Уже неделя, как все тузы из города укатили на ярмарку. В просторных покоях — Дарья одна. Солнечный квадрат неслышно скользит по кафельной печке — сломался на плинтусе — ползет по вощеному полу. За обоями в деревянной стене вдруг тихонько затикает что-то — медленней, медленней — и замрет: будто завелось в дереве какое-то сердце. И все хочется пить квас со льдом — сохнут губы, — или неможется? — или не то: теснит в груди платье. А вечером в спальне скинет платье, задумается, поплывет в зеркале — и скорее: потушить свечу — потушить запылавшие щеки.

Наутро — под окном казанский «князь», в ватной шапке горшком, лопоухий, глаза вострые — как сквозь замочную скважину.

— Купи, барина, шали шелковые хороши — купи, кавалер любить будет. Ай, хороши! — причмокнет, подкинет шаль на руке.
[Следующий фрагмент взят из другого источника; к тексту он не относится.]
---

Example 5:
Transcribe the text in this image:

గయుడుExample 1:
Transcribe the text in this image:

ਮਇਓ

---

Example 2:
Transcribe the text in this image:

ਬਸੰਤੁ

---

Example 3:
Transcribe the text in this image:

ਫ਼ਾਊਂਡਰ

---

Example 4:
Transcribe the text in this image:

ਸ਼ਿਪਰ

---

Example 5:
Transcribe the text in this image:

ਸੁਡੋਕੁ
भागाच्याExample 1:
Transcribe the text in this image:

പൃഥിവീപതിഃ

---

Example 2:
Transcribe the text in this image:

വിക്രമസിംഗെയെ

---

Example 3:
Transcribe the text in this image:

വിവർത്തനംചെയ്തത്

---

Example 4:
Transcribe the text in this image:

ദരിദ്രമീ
И ухмыляется, будто сквозь замочную скважину все подглядел, все знает.

Опустила Дарья глаза — рассердилась на себя, что опустила. Вышла на крылечко и сердито купила, что попалось — кружевной носовой платочек. Постояла, поглядела вслед «князю», поглядела на отбившееся от стада облако — вот такие же у ней были когда-то легкие и пухлые девичьи мысли. И уже повернулась домой — вдруг сзади у садового забора шорох, скрип по дощатому тротуару, и из-за угла цыганский угольный глаз:

— Дарья Ивановна…

Остановилась.

— Даша (тихо)… Дашенька (сухим, как песок, шепотом)… Ночью — в сад… придешь?

…Остановилась, чтобы оборвать дерзеца, чтобы сразу охоту отбить. И бог весть почему — не выговорилось, пересмягли губы. Так молча, спиной к нему повернувшись, дослушала все до конца — только шелк шуршал на тугой груди.
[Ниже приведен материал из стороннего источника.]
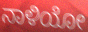
ನಾಳಿಯೋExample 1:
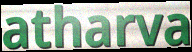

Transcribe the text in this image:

atharva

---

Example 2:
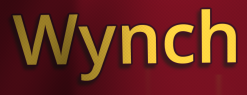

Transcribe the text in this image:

Wynch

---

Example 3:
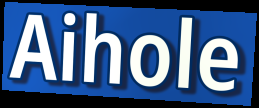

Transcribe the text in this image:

Aihole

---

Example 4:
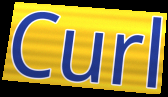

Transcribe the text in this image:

Curl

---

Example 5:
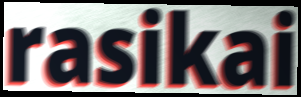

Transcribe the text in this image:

rasikaiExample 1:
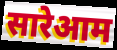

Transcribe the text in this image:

सारेआम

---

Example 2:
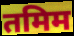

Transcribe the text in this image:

तमिम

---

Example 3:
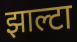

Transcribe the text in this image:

झाल्टा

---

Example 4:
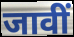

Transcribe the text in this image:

जावीं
А ночью вышла в сад — темною майской ночью, когда уродился новый месяц, и все деревья, травы, цветы — с нагими, белеющими в темноте ногами, налитыми весенним соком — шуршали, шептали, шелестели…

Утро. Из розового золота кресты над синими куполами, розовые камни, оконные стекла, заборы, вода. И все — как вчера. Не было ничего.

И, как всегда — веселый, шутейный, с краснобайками со своими, с сундуком, полным гостинцев, приехал Вахрамеев. Раскрыл Дарье сундук, вынула она гостинцы, поглядела, положила назад, сидит неулыбой.

— Ты что, Дарья? Или муху с квасом невзначай проглотила?

— Так. Сон нынче ночью привиделся.

А был сон в руку. День ли, два ли прошли, а только пообедал Вахрамеев, после обеда лег почивать — да так и не встал. Будто стряпуха за обедом накормила его вместе с сморчками грибом-самоплясом, оттого-де и кончился. Говорили и другое — ну, да мало ли кто что скажет. Одно известно: отошел по-христиански, и последнее, что Дарье сказал: «Не выходи, — говорит, — за Сазыкина. Он мне в Макарьеве муку подмоченную всучил».